─── SELECTION ───

On April 7, 2015, Walt Disney Studios, 20th Century Fox, and Lucasfilm jointly announced the digital releases of the six released Star Wars films. Revenge of the Sith was released through the iTunes Store, Amazon Video, Vudu, Google Play, and Disney Movies Anywhere on April 10, 2015.

Walt Disney Studios Home Entertainment reissued Revenge of the Sith on Blu-ray, DVD, and digital download on September 22, 2019. Additionally, all six films were available for 4K HDR and Dolby Atmos streaming on Disney+ upon the service's launch on November 12, 2019. This version of the film was released by Disney on 4K Ultra HD Blu-ray on March 31, 2020 whilst being re-released on Blu-ray and DVD.

3D re-release 
On September 28, 2010, it was announced that all six films in the series were to be stereo-converted to 3D. The films would be re-released in chronological order beginning with The Phantom Menace on February 10, 2012. Revenge of the Sith was originally scheduled to be re-released in 3D on October 11, 2013. However, on January 28, 2013, Lucasfilm announced that it was postponing the 3D release of episodes II and III in order to "focus 100 percent of our efforts on Star Wars: The Force Awakens" and that further information about 3D release plans would be issued at a later date. The premiere of the 3D version was shown on April 17, 2015, at Star Wars Celebration Anaheim.

─── RECORD EXTRACTS ───

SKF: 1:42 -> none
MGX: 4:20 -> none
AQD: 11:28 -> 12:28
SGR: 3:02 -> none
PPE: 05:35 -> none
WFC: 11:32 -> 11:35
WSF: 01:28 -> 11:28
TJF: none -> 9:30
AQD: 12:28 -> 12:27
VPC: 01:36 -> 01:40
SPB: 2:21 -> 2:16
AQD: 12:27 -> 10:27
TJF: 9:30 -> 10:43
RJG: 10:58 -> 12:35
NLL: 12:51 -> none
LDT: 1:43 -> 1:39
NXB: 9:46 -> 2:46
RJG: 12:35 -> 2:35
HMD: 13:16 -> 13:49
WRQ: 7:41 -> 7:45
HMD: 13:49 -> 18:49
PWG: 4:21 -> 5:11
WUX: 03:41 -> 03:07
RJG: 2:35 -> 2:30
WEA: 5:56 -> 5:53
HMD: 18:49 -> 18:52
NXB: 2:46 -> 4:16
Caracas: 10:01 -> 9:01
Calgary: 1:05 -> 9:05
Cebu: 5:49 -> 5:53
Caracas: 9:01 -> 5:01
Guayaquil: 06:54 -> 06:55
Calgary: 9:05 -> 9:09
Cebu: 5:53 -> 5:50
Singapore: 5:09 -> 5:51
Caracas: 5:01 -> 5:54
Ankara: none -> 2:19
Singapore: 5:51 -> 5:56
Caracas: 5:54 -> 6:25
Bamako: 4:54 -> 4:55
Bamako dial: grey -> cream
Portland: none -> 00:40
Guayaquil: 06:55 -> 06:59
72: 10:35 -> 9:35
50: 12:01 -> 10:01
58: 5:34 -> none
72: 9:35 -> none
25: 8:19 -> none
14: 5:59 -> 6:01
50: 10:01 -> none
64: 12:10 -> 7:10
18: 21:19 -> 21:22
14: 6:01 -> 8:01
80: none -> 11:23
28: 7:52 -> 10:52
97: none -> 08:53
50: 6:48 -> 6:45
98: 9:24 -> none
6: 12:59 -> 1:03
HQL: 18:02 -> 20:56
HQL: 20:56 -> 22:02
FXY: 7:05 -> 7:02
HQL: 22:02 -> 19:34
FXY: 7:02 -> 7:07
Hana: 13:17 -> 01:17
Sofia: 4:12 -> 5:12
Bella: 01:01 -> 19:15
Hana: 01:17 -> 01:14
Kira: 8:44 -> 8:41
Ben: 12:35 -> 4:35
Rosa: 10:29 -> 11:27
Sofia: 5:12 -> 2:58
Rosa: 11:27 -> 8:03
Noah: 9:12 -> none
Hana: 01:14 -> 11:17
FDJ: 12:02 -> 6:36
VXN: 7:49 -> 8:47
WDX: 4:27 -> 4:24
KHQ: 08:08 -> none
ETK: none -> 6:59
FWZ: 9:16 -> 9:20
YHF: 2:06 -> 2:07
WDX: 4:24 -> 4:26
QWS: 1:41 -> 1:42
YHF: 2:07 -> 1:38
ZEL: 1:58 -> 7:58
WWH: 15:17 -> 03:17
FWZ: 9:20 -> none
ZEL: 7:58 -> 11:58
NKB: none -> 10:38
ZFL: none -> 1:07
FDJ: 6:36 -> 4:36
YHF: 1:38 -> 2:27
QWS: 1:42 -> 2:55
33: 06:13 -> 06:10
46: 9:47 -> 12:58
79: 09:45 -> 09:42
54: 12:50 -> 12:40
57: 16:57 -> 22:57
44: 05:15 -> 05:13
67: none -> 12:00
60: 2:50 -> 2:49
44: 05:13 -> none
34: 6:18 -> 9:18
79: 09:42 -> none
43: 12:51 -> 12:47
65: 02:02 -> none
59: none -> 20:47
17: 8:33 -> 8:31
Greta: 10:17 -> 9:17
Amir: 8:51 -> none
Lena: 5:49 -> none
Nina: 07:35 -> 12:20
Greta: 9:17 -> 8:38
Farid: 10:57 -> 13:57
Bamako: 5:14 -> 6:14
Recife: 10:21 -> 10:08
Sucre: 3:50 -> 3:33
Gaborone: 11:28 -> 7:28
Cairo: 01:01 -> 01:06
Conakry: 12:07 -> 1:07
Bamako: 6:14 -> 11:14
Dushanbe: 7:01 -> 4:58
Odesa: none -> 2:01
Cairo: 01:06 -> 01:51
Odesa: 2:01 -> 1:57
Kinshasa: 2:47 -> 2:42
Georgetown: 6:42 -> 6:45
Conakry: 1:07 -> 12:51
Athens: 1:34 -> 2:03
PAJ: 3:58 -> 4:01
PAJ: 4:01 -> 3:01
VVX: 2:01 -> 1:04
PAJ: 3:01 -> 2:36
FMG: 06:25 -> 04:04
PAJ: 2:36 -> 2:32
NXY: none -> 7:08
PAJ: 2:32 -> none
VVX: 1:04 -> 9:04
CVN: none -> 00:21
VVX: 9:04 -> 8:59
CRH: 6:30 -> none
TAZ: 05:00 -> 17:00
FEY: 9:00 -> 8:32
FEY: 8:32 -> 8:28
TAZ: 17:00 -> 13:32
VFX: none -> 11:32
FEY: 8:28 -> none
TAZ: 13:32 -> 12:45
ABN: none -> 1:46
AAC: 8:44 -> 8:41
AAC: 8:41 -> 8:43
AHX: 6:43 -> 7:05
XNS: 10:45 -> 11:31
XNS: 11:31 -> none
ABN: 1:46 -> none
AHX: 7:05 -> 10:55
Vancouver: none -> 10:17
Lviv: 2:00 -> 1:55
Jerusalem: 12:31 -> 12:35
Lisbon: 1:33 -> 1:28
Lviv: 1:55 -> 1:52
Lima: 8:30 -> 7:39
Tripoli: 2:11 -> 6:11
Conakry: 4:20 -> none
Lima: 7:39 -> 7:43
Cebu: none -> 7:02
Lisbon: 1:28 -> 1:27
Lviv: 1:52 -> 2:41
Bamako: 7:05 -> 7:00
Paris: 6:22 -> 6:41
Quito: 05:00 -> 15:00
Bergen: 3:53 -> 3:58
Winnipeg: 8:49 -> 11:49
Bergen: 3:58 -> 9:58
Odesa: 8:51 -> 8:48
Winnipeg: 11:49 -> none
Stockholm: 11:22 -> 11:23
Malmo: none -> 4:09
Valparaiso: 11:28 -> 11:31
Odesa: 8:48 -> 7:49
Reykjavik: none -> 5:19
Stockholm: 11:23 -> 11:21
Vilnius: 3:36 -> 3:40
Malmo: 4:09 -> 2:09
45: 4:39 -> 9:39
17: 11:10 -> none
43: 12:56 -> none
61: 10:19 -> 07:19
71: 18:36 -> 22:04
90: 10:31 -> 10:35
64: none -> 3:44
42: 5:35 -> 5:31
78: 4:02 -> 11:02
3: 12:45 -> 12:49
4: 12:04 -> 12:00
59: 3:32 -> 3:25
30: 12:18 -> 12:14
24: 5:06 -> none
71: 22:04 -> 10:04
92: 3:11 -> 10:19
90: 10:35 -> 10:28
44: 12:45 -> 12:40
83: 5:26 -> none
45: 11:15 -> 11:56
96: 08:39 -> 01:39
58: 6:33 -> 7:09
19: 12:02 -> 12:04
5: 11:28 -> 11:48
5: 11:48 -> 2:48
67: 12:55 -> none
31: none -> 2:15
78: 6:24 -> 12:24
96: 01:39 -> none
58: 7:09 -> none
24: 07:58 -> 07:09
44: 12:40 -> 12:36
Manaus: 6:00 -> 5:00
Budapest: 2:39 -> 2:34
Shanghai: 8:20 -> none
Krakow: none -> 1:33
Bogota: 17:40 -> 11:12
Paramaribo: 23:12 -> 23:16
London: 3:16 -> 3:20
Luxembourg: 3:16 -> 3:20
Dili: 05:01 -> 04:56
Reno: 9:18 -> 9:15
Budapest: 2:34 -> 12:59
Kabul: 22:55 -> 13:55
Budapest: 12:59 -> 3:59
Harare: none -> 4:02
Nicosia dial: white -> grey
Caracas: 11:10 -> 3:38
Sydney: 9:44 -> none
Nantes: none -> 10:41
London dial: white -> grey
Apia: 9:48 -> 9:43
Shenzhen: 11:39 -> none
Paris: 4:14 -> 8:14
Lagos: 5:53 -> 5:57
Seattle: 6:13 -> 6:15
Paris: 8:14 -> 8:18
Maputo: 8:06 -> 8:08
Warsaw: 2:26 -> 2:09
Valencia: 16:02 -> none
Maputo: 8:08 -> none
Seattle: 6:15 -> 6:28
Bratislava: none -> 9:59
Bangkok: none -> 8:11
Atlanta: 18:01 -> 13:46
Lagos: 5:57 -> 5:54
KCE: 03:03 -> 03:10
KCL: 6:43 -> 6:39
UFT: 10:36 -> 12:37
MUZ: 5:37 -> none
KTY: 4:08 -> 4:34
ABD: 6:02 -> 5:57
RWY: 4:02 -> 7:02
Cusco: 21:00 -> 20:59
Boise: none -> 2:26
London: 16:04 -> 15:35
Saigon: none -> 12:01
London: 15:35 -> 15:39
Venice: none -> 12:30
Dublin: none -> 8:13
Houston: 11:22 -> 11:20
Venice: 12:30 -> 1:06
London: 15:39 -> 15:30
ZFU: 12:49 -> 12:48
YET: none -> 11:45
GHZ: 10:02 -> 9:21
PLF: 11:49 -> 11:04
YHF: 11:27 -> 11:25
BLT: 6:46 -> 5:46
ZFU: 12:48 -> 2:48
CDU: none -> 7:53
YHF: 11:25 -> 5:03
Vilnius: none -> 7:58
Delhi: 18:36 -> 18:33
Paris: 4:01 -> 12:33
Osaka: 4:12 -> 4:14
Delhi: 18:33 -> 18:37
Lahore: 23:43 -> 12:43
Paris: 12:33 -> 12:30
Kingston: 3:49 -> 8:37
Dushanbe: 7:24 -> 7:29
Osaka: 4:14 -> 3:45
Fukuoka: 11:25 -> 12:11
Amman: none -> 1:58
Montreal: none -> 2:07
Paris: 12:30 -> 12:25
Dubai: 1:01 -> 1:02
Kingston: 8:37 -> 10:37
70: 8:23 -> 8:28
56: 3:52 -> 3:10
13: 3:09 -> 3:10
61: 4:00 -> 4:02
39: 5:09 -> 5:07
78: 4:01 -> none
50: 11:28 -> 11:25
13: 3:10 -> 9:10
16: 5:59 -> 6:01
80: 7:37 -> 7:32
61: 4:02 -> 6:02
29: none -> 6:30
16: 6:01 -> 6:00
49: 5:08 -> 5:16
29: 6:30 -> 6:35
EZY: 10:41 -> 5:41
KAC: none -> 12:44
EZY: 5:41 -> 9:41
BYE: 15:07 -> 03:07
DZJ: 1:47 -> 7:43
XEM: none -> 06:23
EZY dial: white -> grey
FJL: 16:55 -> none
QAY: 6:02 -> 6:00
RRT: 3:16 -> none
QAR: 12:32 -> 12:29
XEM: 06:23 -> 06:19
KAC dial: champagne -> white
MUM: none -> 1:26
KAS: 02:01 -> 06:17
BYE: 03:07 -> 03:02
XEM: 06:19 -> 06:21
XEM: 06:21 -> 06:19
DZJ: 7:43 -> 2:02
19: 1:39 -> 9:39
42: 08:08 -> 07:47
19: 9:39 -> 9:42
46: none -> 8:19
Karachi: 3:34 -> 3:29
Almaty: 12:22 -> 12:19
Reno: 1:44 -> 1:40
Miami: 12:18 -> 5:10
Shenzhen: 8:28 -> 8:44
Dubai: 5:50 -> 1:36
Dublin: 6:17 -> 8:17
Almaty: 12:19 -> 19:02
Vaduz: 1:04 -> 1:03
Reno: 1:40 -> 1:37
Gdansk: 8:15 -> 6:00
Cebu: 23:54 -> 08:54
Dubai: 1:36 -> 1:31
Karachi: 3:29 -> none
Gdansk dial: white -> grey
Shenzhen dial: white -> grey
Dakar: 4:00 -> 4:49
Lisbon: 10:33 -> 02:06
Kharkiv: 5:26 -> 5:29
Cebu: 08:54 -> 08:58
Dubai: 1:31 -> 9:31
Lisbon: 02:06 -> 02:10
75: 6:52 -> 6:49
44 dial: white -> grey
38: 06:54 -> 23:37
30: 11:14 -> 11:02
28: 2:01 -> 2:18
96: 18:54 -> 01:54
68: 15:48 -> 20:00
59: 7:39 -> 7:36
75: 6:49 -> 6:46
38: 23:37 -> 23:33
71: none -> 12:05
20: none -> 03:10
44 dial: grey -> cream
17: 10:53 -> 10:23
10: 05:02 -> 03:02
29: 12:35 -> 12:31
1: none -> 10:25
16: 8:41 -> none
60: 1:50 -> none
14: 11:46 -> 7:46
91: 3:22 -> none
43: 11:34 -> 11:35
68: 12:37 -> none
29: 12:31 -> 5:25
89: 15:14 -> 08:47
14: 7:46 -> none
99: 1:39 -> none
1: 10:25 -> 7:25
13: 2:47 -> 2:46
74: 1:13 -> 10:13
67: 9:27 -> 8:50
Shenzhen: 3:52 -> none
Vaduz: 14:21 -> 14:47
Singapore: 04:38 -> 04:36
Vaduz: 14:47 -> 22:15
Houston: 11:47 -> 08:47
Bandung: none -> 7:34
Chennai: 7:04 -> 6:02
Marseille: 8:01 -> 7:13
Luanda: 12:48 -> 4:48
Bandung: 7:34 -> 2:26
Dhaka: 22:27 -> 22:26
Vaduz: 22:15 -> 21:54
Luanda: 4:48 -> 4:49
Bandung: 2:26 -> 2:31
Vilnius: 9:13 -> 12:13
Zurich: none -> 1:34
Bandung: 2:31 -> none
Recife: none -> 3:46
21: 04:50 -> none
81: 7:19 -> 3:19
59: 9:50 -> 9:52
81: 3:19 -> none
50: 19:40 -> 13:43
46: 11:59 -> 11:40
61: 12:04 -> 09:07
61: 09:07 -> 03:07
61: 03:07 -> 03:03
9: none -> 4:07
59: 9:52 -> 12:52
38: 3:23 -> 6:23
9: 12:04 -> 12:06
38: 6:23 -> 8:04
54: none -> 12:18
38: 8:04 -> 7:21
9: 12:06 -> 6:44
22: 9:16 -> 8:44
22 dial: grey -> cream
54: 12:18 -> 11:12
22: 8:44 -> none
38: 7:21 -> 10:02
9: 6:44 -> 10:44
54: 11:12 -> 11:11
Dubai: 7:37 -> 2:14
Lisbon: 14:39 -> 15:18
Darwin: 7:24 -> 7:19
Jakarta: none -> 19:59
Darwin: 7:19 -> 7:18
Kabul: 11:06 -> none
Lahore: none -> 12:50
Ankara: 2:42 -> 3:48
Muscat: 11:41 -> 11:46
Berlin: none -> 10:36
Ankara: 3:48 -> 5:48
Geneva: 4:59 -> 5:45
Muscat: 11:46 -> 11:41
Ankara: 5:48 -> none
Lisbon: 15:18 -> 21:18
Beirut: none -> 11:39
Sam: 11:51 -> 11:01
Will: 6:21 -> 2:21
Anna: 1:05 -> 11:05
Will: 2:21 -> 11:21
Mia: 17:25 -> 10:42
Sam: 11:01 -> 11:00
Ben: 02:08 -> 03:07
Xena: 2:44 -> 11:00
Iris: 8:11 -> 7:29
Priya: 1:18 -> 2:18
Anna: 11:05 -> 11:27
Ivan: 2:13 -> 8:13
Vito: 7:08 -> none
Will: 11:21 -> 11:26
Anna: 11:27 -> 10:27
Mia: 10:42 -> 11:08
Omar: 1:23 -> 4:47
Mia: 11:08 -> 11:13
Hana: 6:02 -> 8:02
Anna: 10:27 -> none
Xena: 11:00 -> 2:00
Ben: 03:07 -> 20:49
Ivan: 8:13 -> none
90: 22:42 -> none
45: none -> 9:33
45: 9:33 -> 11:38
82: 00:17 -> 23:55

───

- _YOUR OBJECTIVE_: Retype the passage on the Revenge of the Sith releases from "On April 7, 2015, Walt" up to and including "Blu-ray and DVD.".

- _TASK RESPONSE_:
On April 7, 2015, Walt Disney Studios, 20th Century Fox, and Lucasfilm jointly announced the digital releases of the six released Star Wars films. Revenge of the Sith was released through the iTunes Store, Amazon Video, Vudu, Google Play, and Disney Movies Anywhere on April 10, 2015.

Walt Disney Studios Home Entertainment reissued Revenge of the Sith on Blu-ray, DVD, and digital download on September 22, 2019. Additionally, all six films were available for 4K HDR and Dolby Atmos streaming on Disney+ upon the service's launch on November 12, 2019. This version of the film was released by Disney on 4K Ultra HD Blu-ray on March 31, 2020 whilst being re-released on Blu-ray and DVD.